Ephemera Fair 32 this past weekend
Obsessed.
Doug, Sam and I went up to Old Greenwich for Ephemera 32, the antique paper and printed matter fair held by the Ephemera Society of America. It was more paper, posters, postcards, business cards, autographs and advertising than you ever thought could possibly survive the decades, priced from a couple dollars to several thousand. There we stumbled upon a large and (to a bottom-level ephemera collector) breathtakingly expensive scrapbook of brightly hand-colored woodblock illustrations seemingly culled from a series of British children’s books. The latest image appears to date from about 1840.
All were affixed to pages of linen edged in red silk and were bound in a now-disintegrating cover marked “Juvenile Scrapbook” and “B. de B. Russell.” We were unable to get it out of our minds as we drank our tepid coffee in the lunch area.

Dear Reader, we bought it.
More on the scrapbook as information surfaces.*

Now, on to some background research: Stories, ballads, rhymes and popular tales of piety were passed down through the generations verbally. These oral trasmissions started to be written down and printed in the 16th century as broadsides, leaflets and booklets called chapbooks. These were popular and cheap—and cheaply produced— texts of instruction of any sort, typically from 8 to 32 pages and sold by itinerant peddlers called chapmen. “Chap” is etymologically related to an old (Middle?) English word for “trade” (see place name Cheapside in London), and by extension, cheap. Chapbooks in the form of manuals of instruction and entertainment specifically for children became popular in the mid-1700s. These small chapbooks and other printed matter proliferated and gradually took the place of the medieval educational form of hornbooks—the alphabet carved on a wooden paddle and literally covered in a transparent sheet of horn. (There were folding cardboard items called “battledores” that were also used as instructional items in the early 1800s. Named after the paddles used in the game of shuttlecocks, the ones I've seen dont actually look like paddles and dont seem to offer any benefit from having this more complicated folded form. A wash if you ask me.)

Certain publishers became known for this sort of printing expressly. The Newberys of St.
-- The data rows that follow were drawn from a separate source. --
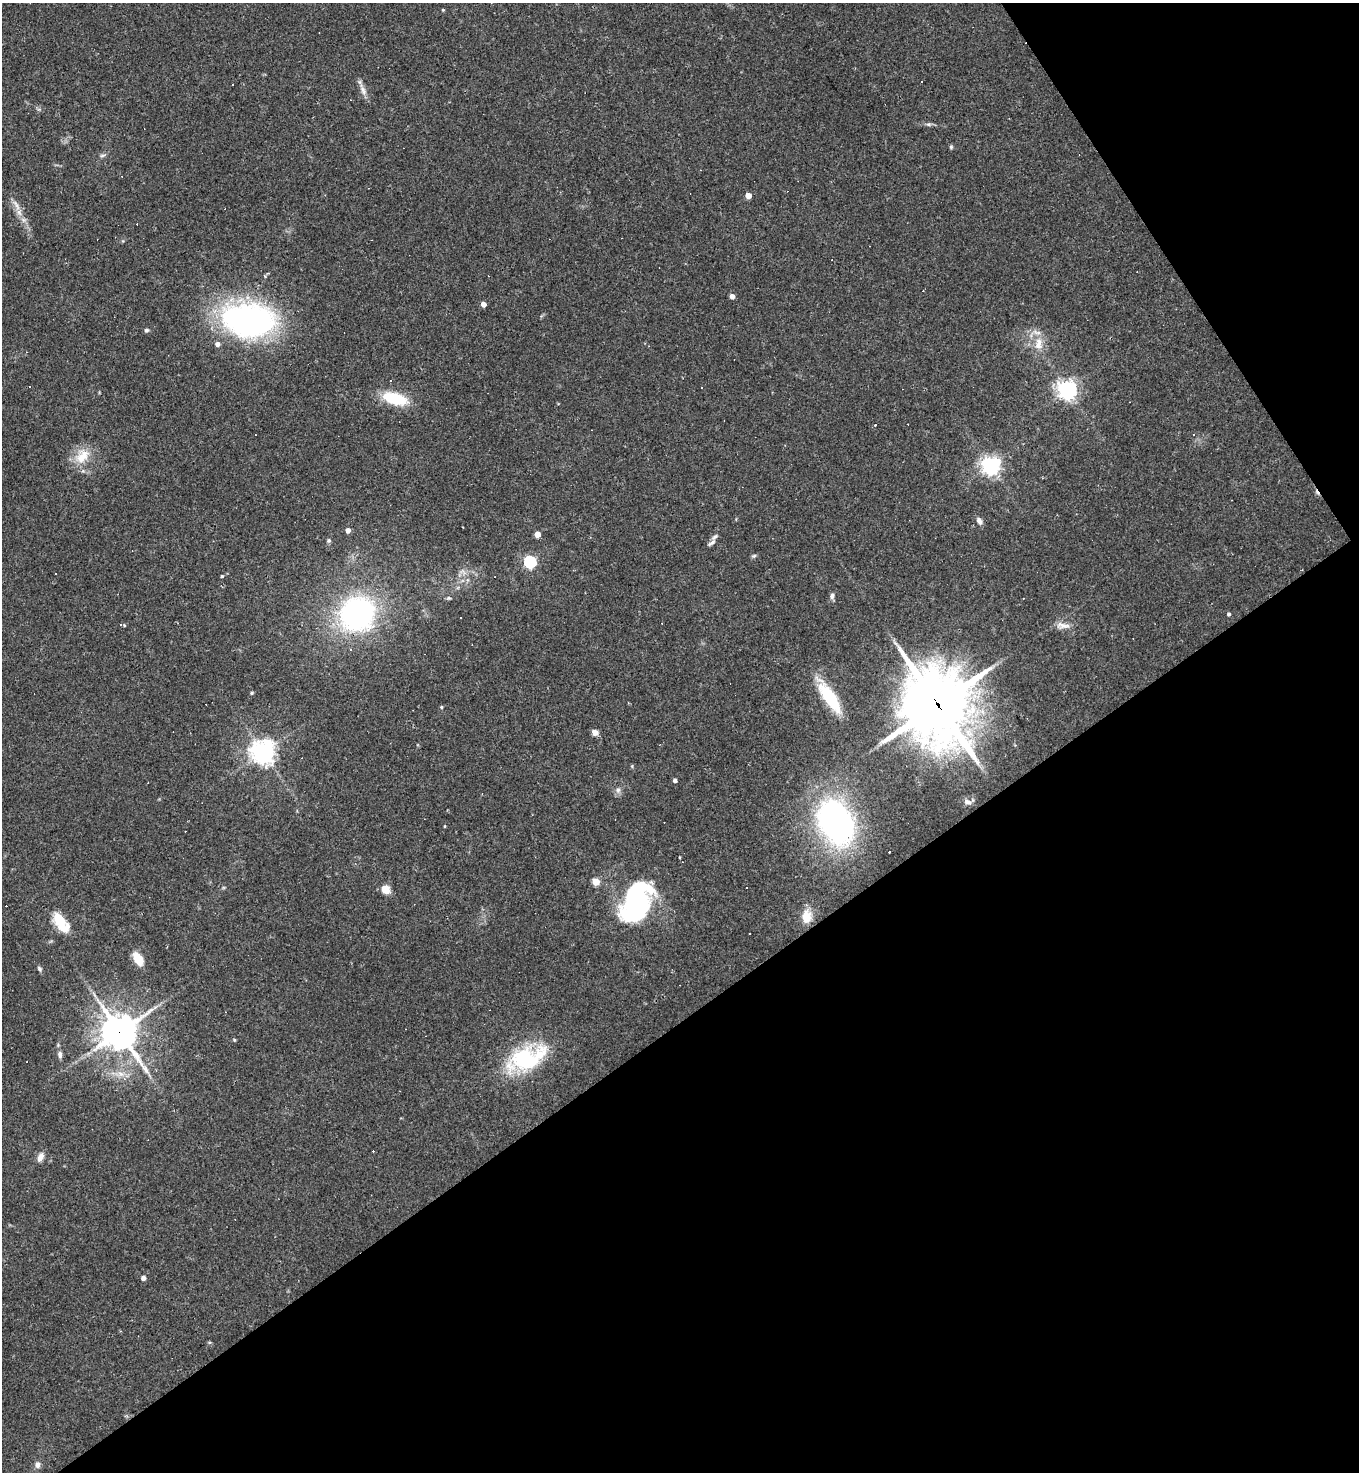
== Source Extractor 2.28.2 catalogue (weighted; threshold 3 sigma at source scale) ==
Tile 12 of 4 x 4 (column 4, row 3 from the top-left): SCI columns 4365-5721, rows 1471-2940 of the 5875 x 5880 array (HDU 1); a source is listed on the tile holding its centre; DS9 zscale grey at full resolution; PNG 1361 x 1474 px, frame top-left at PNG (2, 3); no overlay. Shown black and unused: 36% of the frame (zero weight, under 2 of 3 exposures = <1% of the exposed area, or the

Paul's Churchyard, London, for instance—proprietor, son, stepson and nephew— published a couple of thousand titles over the period 1740-1814, including A Little Pretty Pocket-Book, Little Goody Two-Shoes, and The Newtonian System of Philosophy Adapted to the Capacities of Young Gentlemen and Ladies.

Just about everything captivates me about these things: their small, beautifully worn and weathered form; the texture of the printing and hand coloring; the elliptical, incongruous, sometimes morbid text; and of course, the strong, graphic illustrations (The celebrated engraver Thomas Bewick and his brother started out carving woodprints for children’s books in the mid -late 1700s. These illustrations were copied, reused out of context, and adapted for decades).

You may have already noticed more than a passing resemblance to the work of Edward Gorey. I wonder if he amassed an actual collection of these? Or was he just proficient in the curious ways of the chapbook...
 
All images from these sites:
Banbury Chap Books and Nursery Toy Book Literature, 1890 from Google books
The Historical Children's Literature database at the University of Washington—worth hours of perusal!


*In doing feverish research since the Saturday purchase we’ve discovered the scrapbook belonged to
someone named “Blois de Blois Russell”, an Oxford alum who died at 22.